[Consegna]
Estrai il brano da leggere sul viaggio in Perù e ricopialo per intero, senza cambiare nulla.

[Brano da leggere]
►
All’Hosta Senorial di Miraflores, quartiere In di Lima, rovistiamo tutto in un attimo, all’alba prenderemo verso sud.

La Panamericana scorre veloce sotto le nostre ruote, a sinistra l’oceano Pacifico, a destra dune di sabbia su cui si addensa l’umidità che sale dal mare. A Ica svoltiamo per Ayachucio, dopo pochi chilometri il sole fa capolino, ora la strada sale fino i 4000 m. A notte fonda, scrutiamo in lontananza le luci della città, benché qui sia inizio estate la temperatura risente dell’altitudine.

Ayachucio è la città delle chiese, isolata per decenni a causa del movimento terroristico Sendero Luminoso, ha ora riacquistato un interesse turistico rilevante. Così per un giorno anche noi ci tuffiamo nel mercato e nelle tante vie dove si vive uno spaccato del quotidiano, fatto a volte di antichi mestieri ma anche di mistificatori che vendono di tutto, come il tizio che spaccia una sorta di bollitura, a base di rettili locali immersi nel liquido, per un infuso miracoloso. Sono in tanti quelli che lo ascoltano, ma a noi dà solo l’idea della Wanna Marchi del momento.
◄
[Dati archiviati]
►
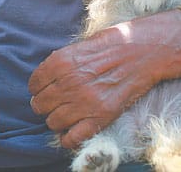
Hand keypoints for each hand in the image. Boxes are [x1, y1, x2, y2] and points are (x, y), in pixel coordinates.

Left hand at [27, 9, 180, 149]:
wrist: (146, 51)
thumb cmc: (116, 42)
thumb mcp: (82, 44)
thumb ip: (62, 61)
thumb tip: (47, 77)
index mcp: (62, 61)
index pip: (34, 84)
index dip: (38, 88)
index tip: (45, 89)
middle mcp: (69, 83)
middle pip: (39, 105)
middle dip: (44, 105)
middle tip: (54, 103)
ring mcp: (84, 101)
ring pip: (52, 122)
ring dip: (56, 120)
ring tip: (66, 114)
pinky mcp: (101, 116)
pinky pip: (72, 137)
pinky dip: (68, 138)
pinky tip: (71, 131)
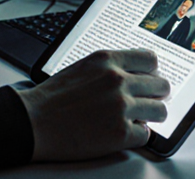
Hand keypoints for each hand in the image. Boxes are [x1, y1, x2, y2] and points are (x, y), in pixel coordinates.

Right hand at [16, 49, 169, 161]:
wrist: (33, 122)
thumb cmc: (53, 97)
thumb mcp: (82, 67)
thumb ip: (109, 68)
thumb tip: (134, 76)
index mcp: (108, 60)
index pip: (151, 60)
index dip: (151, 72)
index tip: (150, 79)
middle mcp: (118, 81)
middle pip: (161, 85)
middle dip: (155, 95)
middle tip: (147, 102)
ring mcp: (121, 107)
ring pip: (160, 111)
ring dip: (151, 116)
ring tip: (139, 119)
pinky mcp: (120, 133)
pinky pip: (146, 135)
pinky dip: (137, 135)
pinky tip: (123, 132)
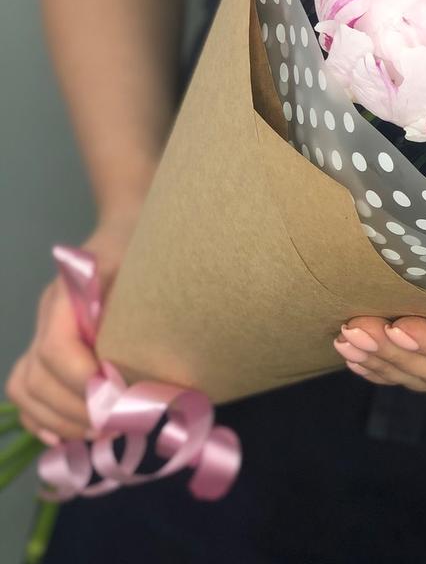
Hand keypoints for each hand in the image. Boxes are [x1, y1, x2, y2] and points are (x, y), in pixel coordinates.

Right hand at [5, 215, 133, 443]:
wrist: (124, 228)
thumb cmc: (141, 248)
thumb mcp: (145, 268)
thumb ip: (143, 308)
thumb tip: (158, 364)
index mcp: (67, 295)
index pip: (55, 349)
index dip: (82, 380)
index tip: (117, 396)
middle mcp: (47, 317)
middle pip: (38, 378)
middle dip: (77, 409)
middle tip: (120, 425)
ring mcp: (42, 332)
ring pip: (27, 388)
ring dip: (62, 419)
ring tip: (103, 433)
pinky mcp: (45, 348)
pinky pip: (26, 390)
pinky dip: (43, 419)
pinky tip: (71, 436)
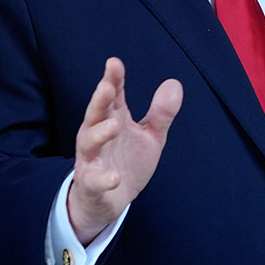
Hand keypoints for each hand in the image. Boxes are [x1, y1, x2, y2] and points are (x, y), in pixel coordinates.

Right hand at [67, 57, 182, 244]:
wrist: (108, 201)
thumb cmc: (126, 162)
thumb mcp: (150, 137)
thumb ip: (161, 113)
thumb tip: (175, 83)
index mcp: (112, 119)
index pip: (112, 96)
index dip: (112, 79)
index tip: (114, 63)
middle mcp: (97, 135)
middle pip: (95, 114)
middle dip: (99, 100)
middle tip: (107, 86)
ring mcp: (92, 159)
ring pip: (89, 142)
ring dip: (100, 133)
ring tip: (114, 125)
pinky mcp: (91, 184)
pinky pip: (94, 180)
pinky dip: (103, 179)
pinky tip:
◄
[Risposta]
All’Hosta Senorial di Miraflores, quartiere In di Lima, rovistiamo tutto in un attimo, all’alba prenderemo verso sud.

La Panamericana scorre veloce sotto le nostre ruote, a sinistra l’oceano Pacifico, a destra dune di sabbia su cui si addensa l’umidità che sale dal mare. A Ica svoltiamo per Ayachucio, dopo pochi chilometri il sole fa capolino, ora la strada sale fino i 4000 m. A notte fonda, scrutiamo in lontananza le luci della città, benché qui sia inizio estate la temperatura risente dell’altitudine.

Ayachucio è la città delle chiese, isolata per decenni a causa del movimento terroristico Sendero Luminoso, ha ora riacquistato un interesse turistico rilevante. Così per un giorno anche noi ci tuffiamo nel mercato e nelle tante vie dove si vive uno spaccato del quotidiano, fatto a volte di antichi mestieri ma anche di mistificatori che vendono di tutto, come il tizio che spaccia una sorta di bollitura, a base di rettili locali immersi nel liquido, per un infuso miracoloso. Sono in tanti quelli che lo ascoltano, ma a noi dà solo l’idea della Wanna Marchi del momento.